Texte fourni:

Des bateaux-chapelles comme celui-là, il n’y en a que deux en France.
Quand on passait sur les quais de Saône, dans les années soixante-dix, on pouvait voir les bateliers et leurs familles, qui étaient encore des centaines à assurer le fret de la Méditerranée à Lyon, ou jusqu’à la Bourgogne ou même le Rhin. De nos jours le bateau porte cette mémoire, celle de la communauté des gens du fleuve.
On a tous longé les quais de Saône lors d’une balade dominicale. Le long du quai Rambaud, les péniches d’habitation et des bateaux de plaisance sont alignés pêle-mêle. Et puis au détour du square Delfosse, on aperçoit au flanc d’une péniche une pancarte qui interpelle : « bateau-chapelle ».
En se reculant, on embrasse à peine du regard ce bateau de plus de 30 mètres de long, relié au quai par une passerelle sur-élevée. Au-dessus du pont, une croix en métal ouvragée doit bien faire trois mètres de haut.
Pourtant en progressant vers l’arrière, on remarque un petit potager ressemblant à de la vigne, non loin d’un canoë renversé. Et dans la cabine de pilotage, des rideaux sont pudiquement tirés.
Habiter dans une chapelle
Un bateau-chapelle ? De quoi s’agit-il exactement ? D’un prêtre itinérant, façon médiévale, qui prêche de ville en ville le long des canaux ? Ou un bateau à louer pour des mariages originaux ?
Ces questions, Didier Blanchon, le gardien de la péniche, les promeneurs les lui posent parfois quand ils le voient apparaître sur le pont de la péniche. Il leur répond :
« Et bien, c’est simplement une chapelle, mais sur l’eau ! »

Tâche écrite 1:
Présentez en tableau Markdown les entrées allant du début jusqu'à la ligne qui contient « 66: 12:17 -> 12:59 », cette dernière comprise, avec une colonne « n » pour le numéro de rang et une colonne « Ligne » pour son libellé. Laissez de côté les lignes vides.
Le texte et les entrées n'ont aucun lien entre eux.

Entrées d'origine
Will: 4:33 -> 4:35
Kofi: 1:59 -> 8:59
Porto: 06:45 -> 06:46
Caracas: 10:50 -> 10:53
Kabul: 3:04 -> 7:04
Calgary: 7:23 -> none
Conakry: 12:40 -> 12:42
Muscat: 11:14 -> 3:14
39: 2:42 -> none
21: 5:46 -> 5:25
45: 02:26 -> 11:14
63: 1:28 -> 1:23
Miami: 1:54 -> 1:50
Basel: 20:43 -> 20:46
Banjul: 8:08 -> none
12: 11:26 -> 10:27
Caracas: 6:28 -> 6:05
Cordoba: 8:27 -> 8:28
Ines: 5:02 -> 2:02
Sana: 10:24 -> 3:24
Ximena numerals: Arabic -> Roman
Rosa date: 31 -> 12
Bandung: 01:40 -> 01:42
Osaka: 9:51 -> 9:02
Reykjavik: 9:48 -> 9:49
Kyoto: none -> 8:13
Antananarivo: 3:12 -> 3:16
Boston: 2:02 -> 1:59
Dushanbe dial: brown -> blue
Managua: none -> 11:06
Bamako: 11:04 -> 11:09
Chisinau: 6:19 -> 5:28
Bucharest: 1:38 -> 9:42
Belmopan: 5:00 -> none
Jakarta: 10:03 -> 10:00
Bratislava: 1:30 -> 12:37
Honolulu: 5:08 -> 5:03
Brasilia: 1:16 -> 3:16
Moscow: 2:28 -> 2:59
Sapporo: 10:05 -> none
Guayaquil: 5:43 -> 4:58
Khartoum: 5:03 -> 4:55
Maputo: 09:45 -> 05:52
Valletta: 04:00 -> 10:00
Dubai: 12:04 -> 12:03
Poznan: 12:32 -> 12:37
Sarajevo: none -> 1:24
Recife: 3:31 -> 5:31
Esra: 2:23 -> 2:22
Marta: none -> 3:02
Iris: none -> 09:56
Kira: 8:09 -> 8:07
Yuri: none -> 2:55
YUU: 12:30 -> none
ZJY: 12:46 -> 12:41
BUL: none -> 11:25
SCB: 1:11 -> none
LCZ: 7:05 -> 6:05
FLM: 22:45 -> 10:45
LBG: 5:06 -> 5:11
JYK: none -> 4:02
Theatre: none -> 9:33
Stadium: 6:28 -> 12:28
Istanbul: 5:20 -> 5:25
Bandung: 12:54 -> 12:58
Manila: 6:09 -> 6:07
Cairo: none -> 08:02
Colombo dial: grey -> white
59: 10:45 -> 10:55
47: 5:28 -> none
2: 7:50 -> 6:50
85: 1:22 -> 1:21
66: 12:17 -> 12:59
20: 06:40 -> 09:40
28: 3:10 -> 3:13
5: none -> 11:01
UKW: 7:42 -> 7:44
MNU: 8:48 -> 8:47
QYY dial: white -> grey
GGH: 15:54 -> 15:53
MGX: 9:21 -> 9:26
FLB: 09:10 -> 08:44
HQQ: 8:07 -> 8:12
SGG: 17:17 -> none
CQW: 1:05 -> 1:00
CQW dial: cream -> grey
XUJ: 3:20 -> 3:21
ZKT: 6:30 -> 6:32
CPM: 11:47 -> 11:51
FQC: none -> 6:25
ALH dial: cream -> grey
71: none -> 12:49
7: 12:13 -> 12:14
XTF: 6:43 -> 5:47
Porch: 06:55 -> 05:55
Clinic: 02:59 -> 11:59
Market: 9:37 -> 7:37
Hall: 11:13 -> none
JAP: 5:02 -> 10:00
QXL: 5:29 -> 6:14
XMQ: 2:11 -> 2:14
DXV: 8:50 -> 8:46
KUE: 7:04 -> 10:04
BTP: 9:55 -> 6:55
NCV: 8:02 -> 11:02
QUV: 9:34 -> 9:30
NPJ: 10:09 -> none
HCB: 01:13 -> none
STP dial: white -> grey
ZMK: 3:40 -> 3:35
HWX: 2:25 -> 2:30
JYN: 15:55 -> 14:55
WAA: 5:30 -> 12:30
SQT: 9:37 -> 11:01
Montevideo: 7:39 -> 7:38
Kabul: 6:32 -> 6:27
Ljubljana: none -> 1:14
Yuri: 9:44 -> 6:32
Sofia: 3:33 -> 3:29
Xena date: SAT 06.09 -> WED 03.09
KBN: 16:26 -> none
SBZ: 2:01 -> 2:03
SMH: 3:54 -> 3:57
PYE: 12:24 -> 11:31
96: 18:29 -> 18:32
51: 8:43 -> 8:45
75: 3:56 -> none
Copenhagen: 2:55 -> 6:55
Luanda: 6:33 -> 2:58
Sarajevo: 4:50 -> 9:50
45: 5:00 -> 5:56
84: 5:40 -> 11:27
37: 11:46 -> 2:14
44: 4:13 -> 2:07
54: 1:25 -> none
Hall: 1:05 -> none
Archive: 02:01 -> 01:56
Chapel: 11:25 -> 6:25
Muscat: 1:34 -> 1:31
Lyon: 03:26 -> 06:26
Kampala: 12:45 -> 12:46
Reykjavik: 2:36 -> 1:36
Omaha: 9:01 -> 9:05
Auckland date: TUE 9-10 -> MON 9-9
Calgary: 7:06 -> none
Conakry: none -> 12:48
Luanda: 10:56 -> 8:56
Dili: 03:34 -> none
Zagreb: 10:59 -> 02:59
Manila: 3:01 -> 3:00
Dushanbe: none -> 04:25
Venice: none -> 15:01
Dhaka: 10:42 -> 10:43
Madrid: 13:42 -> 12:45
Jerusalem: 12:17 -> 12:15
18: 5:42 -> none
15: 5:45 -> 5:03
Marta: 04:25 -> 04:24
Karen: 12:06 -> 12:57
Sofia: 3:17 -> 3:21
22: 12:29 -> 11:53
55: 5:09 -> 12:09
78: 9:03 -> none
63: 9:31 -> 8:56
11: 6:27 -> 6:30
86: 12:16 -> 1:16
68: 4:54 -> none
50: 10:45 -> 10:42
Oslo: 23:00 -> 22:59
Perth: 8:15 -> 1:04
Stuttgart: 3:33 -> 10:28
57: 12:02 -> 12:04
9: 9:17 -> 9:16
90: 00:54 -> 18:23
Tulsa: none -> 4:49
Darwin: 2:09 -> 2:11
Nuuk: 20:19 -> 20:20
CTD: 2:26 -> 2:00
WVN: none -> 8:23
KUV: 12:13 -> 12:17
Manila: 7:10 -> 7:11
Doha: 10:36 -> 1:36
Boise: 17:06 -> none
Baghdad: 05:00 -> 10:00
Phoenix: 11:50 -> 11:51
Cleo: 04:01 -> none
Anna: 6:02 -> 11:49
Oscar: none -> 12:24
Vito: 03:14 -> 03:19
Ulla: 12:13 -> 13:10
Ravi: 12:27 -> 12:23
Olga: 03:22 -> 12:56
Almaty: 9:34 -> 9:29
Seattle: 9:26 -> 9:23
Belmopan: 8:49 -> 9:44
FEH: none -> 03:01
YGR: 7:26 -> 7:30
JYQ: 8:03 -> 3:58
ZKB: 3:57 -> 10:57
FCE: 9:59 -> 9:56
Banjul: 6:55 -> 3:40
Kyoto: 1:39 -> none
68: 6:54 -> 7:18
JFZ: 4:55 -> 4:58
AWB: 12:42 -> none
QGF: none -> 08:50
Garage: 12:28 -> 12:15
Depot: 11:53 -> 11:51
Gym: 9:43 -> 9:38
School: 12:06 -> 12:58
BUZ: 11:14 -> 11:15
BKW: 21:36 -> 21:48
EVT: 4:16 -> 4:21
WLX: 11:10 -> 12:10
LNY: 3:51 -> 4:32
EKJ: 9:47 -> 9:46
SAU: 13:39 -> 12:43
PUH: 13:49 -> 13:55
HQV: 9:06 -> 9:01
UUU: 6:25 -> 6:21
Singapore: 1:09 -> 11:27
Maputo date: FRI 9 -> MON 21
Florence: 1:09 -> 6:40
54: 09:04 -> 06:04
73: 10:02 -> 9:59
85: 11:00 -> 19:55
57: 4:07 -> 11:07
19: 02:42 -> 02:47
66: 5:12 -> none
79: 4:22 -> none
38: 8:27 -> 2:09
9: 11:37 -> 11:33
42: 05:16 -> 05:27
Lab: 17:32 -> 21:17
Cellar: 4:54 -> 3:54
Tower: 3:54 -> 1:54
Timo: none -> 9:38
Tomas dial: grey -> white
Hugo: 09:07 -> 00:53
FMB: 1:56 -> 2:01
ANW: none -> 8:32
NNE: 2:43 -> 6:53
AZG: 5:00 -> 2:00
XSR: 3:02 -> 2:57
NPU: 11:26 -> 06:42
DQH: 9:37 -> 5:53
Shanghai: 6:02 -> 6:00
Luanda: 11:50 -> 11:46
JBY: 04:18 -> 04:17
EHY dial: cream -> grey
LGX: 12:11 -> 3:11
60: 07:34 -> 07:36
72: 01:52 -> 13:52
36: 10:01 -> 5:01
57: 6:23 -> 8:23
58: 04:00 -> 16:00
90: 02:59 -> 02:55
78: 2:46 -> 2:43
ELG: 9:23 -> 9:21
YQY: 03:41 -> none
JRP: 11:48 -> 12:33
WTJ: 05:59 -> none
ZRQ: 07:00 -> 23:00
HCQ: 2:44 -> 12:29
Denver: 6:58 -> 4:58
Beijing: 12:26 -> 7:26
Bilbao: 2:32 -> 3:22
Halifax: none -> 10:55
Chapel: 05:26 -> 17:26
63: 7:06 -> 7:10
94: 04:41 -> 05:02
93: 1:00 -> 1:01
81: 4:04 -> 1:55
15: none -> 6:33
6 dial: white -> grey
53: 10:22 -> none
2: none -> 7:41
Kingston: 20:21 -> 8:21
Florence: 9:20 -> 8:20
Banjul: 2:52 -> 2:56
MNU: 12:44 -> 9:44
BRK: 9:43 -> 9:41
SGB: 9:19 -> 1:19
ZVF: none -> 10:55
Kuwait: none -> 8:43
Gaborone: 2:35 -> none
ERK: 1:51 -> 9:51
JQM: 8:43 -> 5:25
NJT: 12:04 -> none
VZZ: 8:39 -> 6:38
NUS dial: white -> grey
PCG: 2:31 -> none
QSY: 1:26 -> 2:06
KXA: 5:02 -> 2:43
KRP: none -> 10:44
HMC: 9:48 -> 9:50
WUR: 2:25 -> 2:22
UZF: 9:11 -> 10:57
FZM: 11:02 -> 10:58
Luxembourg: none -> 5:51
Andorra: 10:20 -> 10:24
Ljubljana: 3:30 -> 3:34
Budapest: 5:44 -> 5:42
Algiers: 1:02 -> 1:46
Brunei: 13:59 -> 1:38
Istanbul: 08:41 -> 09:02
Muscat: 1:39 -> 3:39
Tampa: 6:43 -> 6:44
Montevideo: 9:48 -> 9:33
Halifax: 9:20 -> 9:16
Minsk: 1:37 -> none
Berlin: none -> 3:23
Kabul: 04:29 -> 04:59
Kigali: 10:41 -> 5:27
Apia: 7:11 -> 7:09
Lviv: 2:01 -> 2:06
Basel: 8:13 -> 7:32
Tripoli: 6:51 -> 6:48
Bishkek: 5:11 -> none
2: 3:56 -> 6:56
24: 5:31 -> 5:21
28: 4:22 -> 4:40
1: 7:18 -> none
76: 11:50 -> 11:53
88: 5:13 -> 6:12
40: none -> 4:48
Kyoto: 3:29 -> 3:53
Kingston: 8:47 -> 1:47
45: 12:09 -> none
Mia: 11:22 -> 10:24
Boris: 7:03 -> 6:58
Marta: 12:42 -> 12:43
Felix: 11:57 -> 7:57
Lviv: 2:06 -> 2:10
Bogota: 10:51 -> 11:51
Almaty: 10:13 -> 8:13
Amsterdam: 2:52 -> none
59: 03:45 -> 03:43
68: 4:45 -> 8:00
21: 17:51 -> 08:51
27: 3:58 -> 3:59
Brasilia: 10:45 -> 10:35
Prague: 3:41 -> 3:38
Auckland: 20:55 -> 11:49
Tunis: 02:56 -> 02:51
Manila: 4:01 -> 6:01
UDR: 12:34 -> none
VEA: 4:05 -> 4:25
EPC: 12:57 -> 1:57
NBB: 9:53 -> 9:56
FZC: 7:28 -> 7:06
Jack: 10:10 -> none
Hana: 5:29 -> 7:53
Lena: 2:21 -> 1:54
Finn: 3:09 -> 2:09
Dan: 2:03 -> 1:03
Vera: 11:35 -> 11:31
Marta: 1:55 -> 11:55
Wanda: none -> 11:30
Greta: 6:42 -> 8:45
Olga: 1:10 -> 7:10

Tâche écrite 2:
Quels lieux le texte sur le bateau-chapelle mentionne-t-il comme étapes du fret assuré par les bateliers ?

Réponse écrite 1:
| n | Ligne |
|---|---|
| 1 | Will: 4:33 -> 4:35 |
| 2 | Kofi: 1:59 -> 8:59 |
| 3 | Porto: 06:45 -> 06:46 |
| 4 | Caracas: 10:50 -> 10:53 |
| 5 | Kabul: 3:04 -> 7:04 |
| 6 | Calgary: 7:23 -> none |
| 7 | Conakry: 12:40 -> 12:42 |
| 8 | Muscat: 11:14 -> 3:14 |
| 9 | 39: 2:42 -> none |
| 10 | 21: 5:46 -> 5:25 |
| 11 | 45: 02:26 -> 11:14 |
| 12 | 63: 1:28 -> 1:23 |
| 13 | Miami: 1:54 -> 1:50 |
| 14 | Basel: 20:43 -> 20:46 |
| 15 | Banjul: 8:08 -> none |
| 16 | 12: 11:26 -> 10:27 |
| 17 | Caracas: 6:28 -> 6:05 |
| 18 | Cordoba: 8:27 -> 8:28 |
| 19 | Ines: 5:02 -> 2:02 |
| 20 | Sana: 10:24 -> 3:24 |
| 21 | Ximena numerals: Arabic -> Roman |
| 22 | Rosa date: 31 -> 12 |
| 23 | Bandung: 01:40 -> 01:42 |
| 24 | Osaka: 9:51 -> 9:02 |
| 25 | Reykjavik: 9:48 -> 9:49 |
| 26 | Kyoto: none -> 8:13 |
| 27 | Antananarivo: 3:12 -> 3:16 |
| 28 | Boston: 2:02 -> 1:59 |
| 29 | Dushanbe dial: brown -> blue |
| 30 | Managua: none -> 11:06 |
| 31 | Bamako: 11:04 -> 11:09 |
| 32 | Chisinau: 6:19 -> 5:28 |
| 33 | Bucharest: 1:38 -> 9:42 |
| 34 | Belmopan: 5:00 -> none |
| 35 | Jakarta: 10:03 -> 10:00 |
| 36 | Bratislava: 1:30 -> 12:37 |
| 37 | Honolulu: 5:08 -> 5:03 |
| 38 | Brasilia: 1:16 -> 3:16 |
| 39 | Moscow: 2:28 -> 2:59 |
| 40 | Sapporo: 10:05 -> none |
| 41 | Guayaquil: 5:43 -> 4:58 |
| 42 | Khartoum: 5:03 -> 4:55 |
| 43 | Maputo: 09:45 -> 05:52 |
| 44 | Valletta: 04:00 -> 10:00 |
| 45 | Dubai: 12:04 -> 12:03 |
| 46 | Poznan: 12:32 -> 12:37 |
| 47 | Sarajevo: none -> 1:24 |
| 48 | Recife: 3:31 -> 5:31 |
| 49 | Esra: 2:23 -> 2:22 |
| 50 | Marta: none -> 3:02 |
| 51 | Iris: none -> 09:56 |
| 52 | Kira: 8:09 -> 8:07 |
| 53 | Yuri: none -> 2:55 |
| 54 | YUU: 12:30 -> none |
| 55 | ZJY: 12:46 -> 12:41 |
| 56 | BUL: none -> 11:25 |
| 57 | SCB: 1:11 -> none |
| 58 | LCZ: 7:05 -> 6:05 |
| 59 | FLM: 22:45 -> 10:45 |
| 60 | LBG: 5:06 -> 5:11 |
| 61 | JYK: none -> 4:02 |
| 62 | Theatre: none -> 9:33 |
| 63 | Stadium: 6:28 -> 12:28 |
| 64 | Istanbul: 5:20 -> 5:25 |
| 65 | Bandung: 12:54 -> 12:58 |
| 66 | Manila: 6:09 -> 6:07 |
| 67 | Cairo: none -> 08:02 |
| 68 | Colombo dial: grey -> white |
| 69 | 59: 10:45 -> 10:55 |
| 70 | 47: 5:28 -> none |
| 71 | 2: 7:50 -> 6:50 |
| 72 | 85: 1:22 -> 1:21 |
| 73 | 66: 12:17 -> 12:59 |

Réponse écrite 2:
La Méditerranée, Lyon, la Bourgogne et le Rhin.